Alternately, a hacker could threaten to disable the functionality of, say, a smart lock or thermostat unless payment is received. Of course, there is no way to ensure hackers abide by their own terms. “We saw this with PCs where hackers would use a ransomware attack to lock someone out of their PC and come back and say: ‘I need more cryptocurrency.’”
In the coming year, we could see a continued hybridization of malware strains, where DDoS, ransomware and other attack types merge. “This gives rise to what I am going to call ‘synthetic malware,’” said Peter Tran, general manager and senior director of RSA’s Advanced Cyber Defense division. “Thanks to the skyrocketing numbers of IoT devices, the various permutations of attacks will be unpredictable.”
2. IoT botnets take aim at cryptocurrency
Given the recent uptick in cryptocurrency valuations and heated competition in cryptocurrency mining, it is only natural hackers will work to cash in from the boom. “Many believe the blockchain is unhackable, but we already see an increase in the attacks against blockchain-based applications,” Amitai said.

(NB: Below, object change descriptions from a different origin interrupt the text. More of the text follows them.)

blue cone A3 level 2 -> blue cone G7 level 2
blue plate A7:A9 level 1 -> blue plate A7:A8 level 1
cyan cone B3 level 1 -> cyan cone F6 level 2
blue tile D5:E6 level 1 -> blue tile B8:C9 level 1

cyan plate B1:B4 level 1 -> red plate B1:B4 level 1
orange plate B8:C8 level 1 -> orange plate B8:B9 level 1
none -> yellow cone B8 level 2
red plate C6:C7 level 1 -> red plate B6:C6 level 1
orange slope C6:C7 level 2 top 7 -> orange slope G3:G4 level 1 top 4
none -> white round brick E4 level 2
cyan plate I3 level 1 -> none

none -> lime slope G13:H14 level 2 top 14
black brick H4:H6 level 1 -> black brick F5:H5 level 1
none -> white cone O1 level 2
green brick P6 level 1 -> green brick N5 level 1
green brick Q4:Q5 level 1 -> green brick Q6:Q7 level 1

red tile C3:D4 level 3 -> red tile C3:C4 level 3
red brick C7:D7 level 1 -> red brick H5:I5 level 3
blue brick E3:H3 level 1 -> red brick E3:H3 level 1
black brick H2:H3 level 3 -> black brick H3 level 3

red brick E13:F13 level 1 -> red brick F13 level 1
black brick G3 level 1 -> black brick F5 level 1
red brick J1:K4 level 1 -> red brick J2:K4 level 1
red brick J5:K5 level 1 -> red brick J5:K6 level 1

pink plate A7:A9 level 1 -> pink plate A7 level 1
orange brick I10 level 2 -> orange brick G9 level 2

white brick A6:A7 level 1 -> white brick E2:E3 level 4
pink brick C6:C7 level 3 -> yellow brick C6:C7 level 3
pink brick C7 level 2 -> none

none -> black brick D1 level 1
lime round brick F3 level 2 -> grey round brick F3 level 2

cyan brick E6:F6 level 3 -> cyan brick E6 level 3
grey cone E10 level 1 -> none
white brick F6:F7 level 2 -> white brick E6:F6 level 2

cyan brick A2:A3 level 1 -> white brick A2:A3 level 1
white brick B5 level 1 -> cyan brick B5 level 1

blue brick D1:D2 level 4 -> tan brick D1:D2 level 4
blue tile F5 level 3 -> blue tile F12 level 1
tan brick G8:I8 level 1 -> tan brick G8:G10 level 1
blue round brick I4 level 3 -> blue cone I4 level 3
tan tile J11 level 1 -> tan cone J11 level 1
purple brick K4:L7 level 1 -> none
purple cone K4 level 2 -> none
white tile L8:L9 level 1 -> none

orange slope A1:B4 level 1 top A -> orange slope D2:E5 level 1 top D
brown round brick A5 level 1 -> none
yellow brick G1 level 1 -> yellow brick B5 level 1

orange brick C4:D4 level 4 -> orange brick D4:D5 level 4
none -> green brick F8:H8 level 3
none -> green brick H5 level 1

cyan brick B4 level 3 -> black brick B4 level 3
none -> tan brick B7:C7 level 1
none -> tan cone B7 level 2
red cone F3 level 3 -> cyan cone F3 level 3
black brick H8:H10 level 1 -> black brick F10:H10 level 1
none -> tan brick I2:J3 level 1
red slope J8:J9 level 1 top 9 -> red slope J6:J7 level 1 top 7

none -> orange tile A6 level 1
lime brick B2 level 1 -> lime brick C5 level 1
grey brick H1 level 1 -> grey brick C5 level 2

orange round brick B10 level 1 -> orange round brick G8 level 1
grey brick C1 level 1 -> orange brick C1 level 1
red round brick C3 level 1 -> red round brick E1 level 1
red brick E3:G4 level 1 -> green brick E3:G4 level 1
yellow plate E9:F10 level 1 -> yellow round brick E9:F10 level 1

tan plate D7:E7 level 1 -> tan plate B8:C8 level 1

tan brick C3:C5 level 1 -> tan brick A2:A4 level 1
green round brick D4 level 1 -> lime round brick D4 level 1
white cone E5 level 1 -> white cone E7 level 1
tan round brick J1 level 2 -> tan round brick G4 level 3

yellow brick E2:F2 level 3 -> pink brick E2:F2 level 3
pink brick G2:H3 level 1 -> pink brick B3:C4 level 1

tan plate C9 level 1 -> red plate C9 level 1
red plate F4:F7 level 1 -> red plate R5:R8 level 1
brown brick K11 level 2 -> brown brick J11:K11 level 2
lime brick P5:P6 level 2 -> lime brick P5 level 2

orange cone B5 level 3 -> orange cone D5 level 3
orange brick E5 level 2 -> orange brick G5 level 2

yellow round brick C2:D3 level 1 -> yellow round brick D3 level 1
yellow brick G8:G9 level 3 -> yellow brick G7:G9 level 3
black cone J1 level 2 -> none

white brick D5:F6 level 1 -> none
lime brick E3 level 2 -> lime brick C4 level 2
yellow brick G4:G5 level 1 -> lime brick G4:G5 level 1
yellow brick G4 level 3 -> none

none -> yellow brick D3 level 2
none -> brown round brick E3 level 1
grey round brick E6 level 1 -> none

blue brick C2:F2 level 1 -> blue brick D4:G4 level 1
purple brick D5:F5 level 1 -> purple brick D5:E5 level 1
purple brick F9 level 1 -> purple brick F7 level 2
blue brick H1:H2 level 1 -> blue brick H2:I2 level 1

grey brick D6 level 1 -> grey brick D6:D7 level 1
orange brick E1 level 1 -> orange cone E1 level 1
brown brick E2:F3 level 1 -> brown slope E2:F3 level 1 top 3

The central vulnerability here is not the blockchain itself, but rather the applications that run on it. “Social engineering will be used more often to extract passwords and private keys to hack these applications,” Amitai predicted.
There has already been a spike in IoT-botnet based mining in the case of the open-source cryptocurrency Monero, said Ankit Anubhav, principal security researcher at NewSky Security Inc. And hackers have repurposed video cameras for Bitcoin mining.
“Like traditional currency value and volatility structures, the risk is to flood the open market through IoT botnet miners, breaches in blockchain and general data integrity disruption, manipulation and outright smash-and-grab robbery of large pools of cryptocurrencies,” Tran said.